Directions ->
Word for word, copy the listing below and leave out its images.

Given information ->
━━━━━━━━

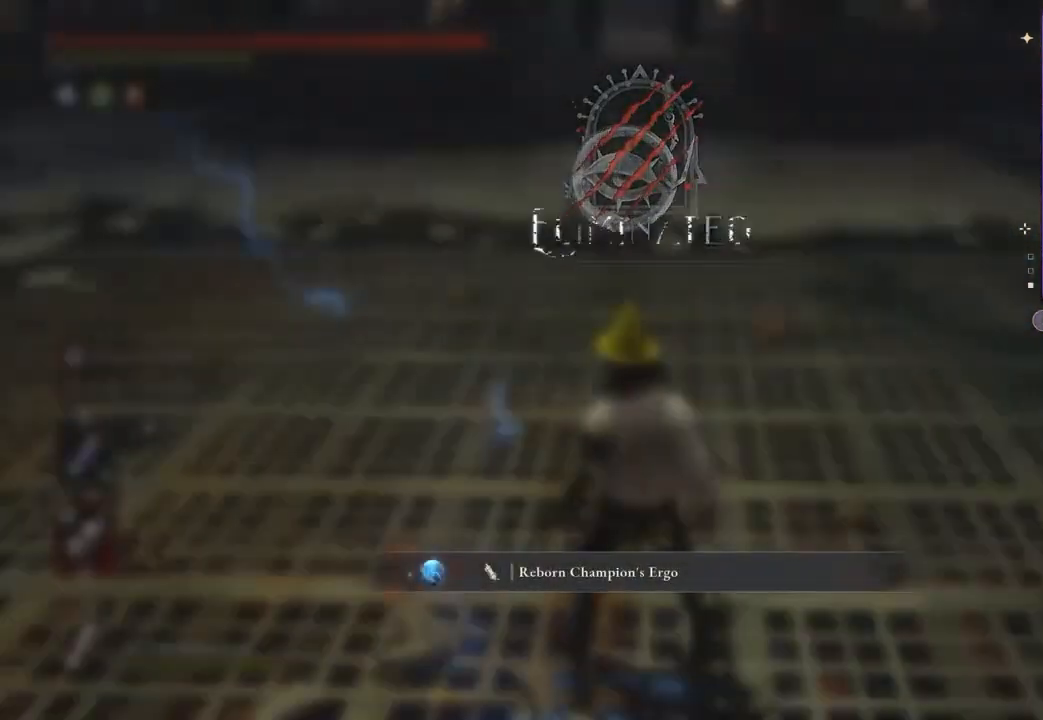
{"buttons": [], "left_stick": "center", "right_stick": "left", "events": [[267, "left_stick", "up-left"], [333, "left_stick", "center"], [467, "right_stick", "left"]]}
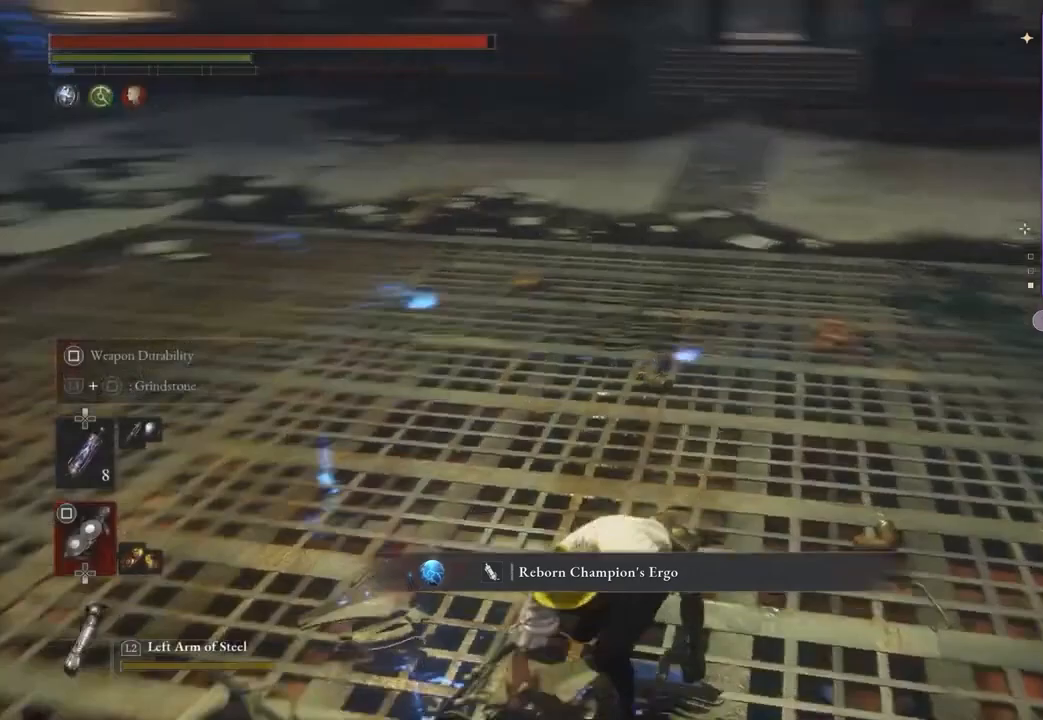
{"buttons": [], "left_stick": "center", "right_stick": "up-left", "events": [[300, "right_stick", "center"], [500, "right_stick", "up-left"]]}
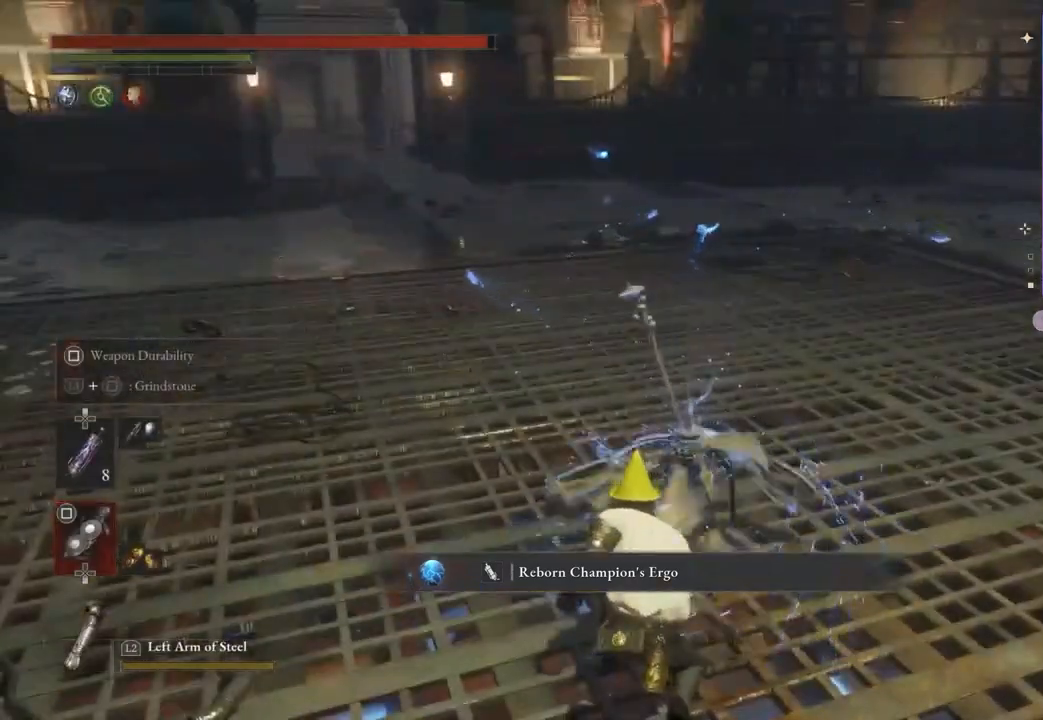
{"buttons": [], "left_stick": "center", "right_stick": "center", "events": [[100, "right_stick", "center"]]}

━━━━━━━━

Result below ->
{"buttons": [], "left_stick": "center", "right_stick": "left", "events": [[267, "left_stick", "up-left"], [333, "left_stick", "center"], [467, "right_stick", "left"]]}
{"buttons": [], "left_stick": "center", "right_stick": "up-left", "events": [[300, "right_stick", "center"], [500, "right_stick", "up-left"]]}
{"buttons": [], "left_stick": "center", "right_stick": "center", "events": [[100, "right_stick", "center"]]}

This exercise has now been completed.